Let me know what do you think about these changes, happy to open a PR if everything goes good.
Any updates on this?
Ah sorry. Missed your update. Let me check it quickly.
It seems to cause some issues with lock allocation in the HA coordinator. Did it work for you?
Haven’t seen any errors till now, do you see any errors in the logs? Please post more details, I can check.
Yes, so I’ve looked at some of the tests. Effectively there is a high level and a fundamental problem with the change. The high level is likely that the pool never gets closed and therefore doesn’t release the database lock, which breaks HA failover.

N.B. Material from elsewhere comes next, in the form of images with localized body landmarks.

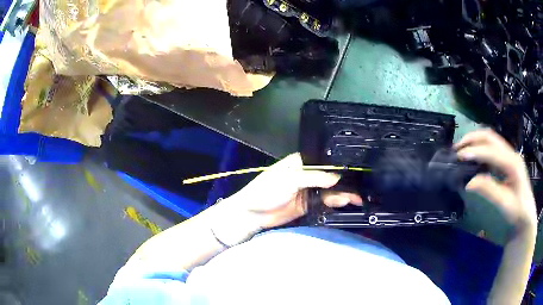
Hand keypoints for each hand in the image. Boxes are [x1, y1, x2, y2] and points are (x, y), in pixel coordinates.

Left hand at [214, 153, 361, 244]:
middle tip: (362, 187)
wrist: (252, 215)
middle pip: (330, 177)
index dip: (339, 165)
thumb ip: (313, 178)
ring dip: (342, 194)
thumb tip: (337, 178)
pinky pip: (324, 202)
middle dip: (344, 182)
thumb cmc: (266, 191)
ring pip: (329, 190)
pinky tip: (345, 203)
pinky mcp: (308, 205)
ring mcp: (308, 191)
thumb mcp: (289, 180)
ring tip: (358, 198)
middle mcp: (307, 175)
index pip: (324, 161)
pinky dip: (335, 203)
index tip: (356, 169)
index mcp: (301, 163)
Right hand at [455, 129, 536, 231]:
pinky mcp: (507, 161)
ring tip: (462, 149)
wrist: (526, 216)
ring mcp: (510, 155)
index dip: (475, 151)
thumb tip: (469, 183)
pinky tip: (474, 156)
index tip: (459, 157)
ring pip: (491, 139)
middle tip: (457, 148)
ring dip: (475, 140)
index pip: (491, 150)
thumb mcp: (505, 205)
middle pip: (490, 136)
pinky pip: (492, 147)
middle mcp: (511, 154)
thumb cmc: (517, 212)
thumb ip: (490, 190)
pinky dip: (480, 147)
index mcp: (512, 163)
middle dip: (472, 139)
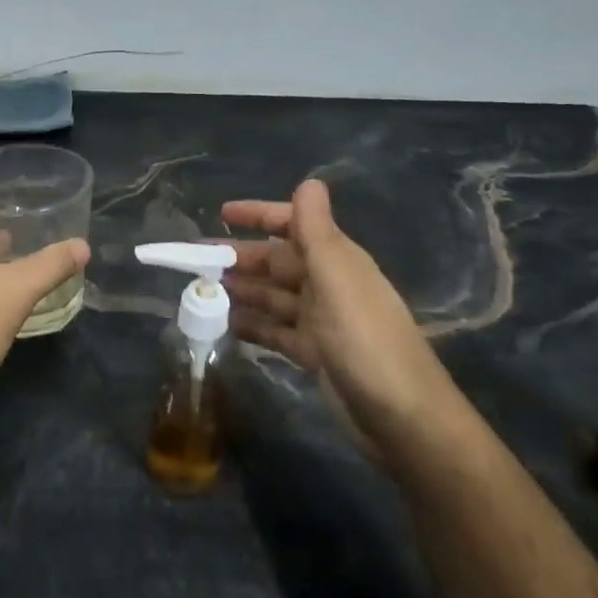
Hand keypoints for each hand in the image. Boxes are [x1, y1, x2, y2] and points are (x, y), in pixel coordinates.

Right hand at [222, 179, 455, 449]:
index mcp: (336, 260)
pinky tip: (225, 328)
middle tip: (196, 264)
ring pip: (273, 297)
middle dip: (240, 259)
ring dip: (241, 292)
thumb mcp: (337, 278)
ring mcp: (322, 322)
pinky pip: (276, 331)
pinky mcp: (315, 355)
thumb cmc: (364, 340)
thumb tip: (309, 181)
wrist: (401, 416)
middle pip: (277, 262)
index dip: (260, 215)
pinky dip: (253, 326)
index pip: (293, 225)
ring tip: (202, 294)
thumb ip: (317, 231)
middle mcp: (328, 285)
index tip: (221, 214)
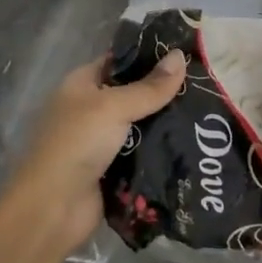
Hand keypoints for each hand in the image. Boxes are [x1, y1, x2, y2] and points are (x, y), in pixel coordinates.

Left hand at [0, 50, 186, 255]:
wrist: (53, 209)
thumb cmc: (76, 144)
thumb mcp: (113, 107)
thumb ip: (149, 87)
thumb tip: (180, 56)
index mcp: (82, 85)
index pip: (119, 61)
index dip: (149, 56)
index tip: (186, 53)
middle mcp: (91, 110)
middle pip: (134, 95)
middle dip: (165, 93)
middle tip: (206, 86)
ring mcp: (102, 142)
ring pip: (142, 127)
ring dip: (167, 125)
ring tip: (208, 114)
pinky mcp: (114, 171)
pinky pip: (144, 155)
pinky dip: (163, 152)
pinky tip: (194, 145)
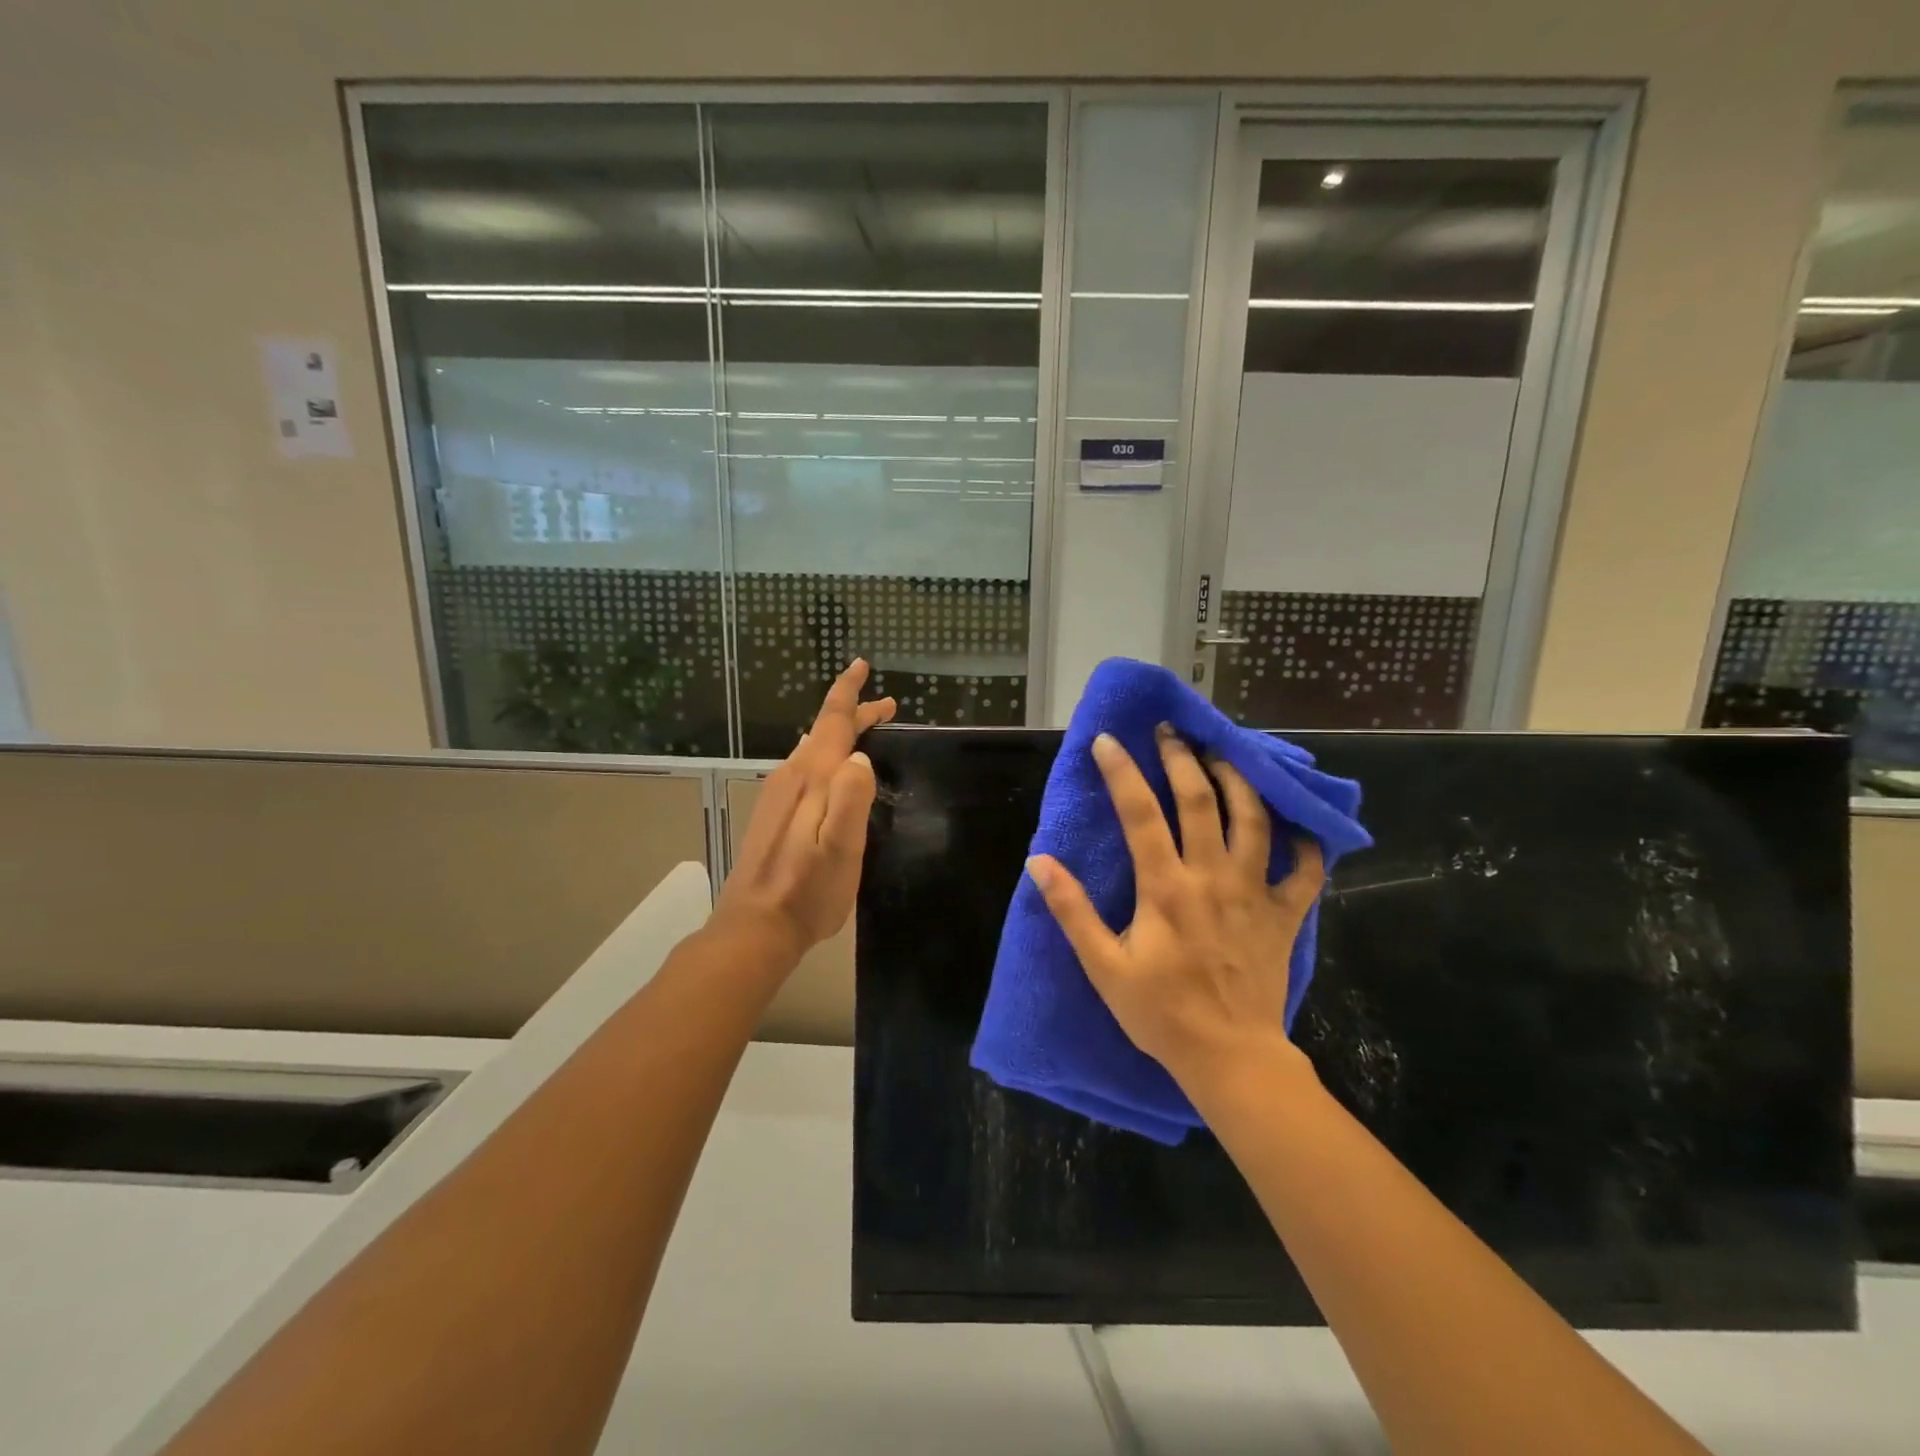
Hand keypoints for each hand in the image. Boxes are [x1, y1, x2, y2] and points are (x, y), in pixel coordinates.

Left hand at [710, 660, 895, 969]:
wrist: (756, 927)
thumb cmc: (807, 891)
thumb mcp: (840, 848)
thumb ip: (851, 799)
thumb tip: (860, 756)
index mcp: (811, 779)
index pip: (831, 722)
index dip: (848, 692)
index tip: (860, 665)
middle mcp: (792, 777)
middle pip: (825, 732)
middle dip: (854, 713)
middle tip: (888, 707)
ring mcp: (779, 795)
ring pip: (816, 750)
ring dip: (842, 735)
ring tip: (867, 729)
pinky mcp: (775, 813)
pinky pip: (807, 768)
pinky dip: (829, 755)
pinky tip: (834, 768)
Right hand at [1027, 726, 1323, 1095]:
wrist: (1231, 1059)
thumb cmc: (1161, 1014)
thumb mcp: (1103, 966)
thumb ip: (1073, 910)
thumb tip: (1039, 862)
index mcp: (1166, 887)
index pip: (1141, 813)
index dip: (1122, 771)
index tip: (1108, 740)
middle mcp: (1214, 877)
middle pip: (1201, 800)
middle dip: (1182, 758)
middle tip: (1170, 731)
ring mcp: (1256, 893)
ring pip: (1254, 820)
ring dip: (1239, 780)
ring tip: (1224, 755)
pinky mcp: (1286, 915)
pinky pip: (1306, 870)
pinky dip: (1306, 843)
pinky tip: (1297, 826)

I then checked with the author of that part and his response was:
except we want to have a hikari pool backed by another hikari pool, I would not do it. The purpose of DataSourceStorageBackend.createDataSource is to create the the pristine/simple/most importantly NOT POOLED data source, which will be used appropriately later for example put in as an input for a hikari pool
So it seems to me that this is a bit more invasive as you need to load a specific driver for AWS RDS. So instead of returning HikariDataSource, you will likely need to return AwsWrapperDataSource.
Depending on the variation of the configuration, this could be either done within the PG Storage Backend or create an explicit AwsRDSDataSourceStorageBackend: aws-advanced-jdbc-wrapper/docs/using-the-jdbc-driver/DataSource.md at f5b9dd63a894c21d5319513856ff3581d9747ddc · aws/aws-advanced-jdbc-wrapper · GitHub
Ideally, we’d load the AWS data source using reflection so we don’t need to link the JAR at compile time.
Actually, I asked me why it worked for you at all, as Canton has two storage backends (historical reasons, we are working on getting rid of one). The other one seems to automatically figure out which data source to use: canton/community/base/src/main/scala/com/digitalasset/canton/resource/Storage.scala at b5183318993b0201676627ad78ce85c88e9e64b4 · digital-asset/canton · GitHub
Yeah, so this is a bit more involved
Thanks for the insights and makes sense. Let me try something along these lines and get back.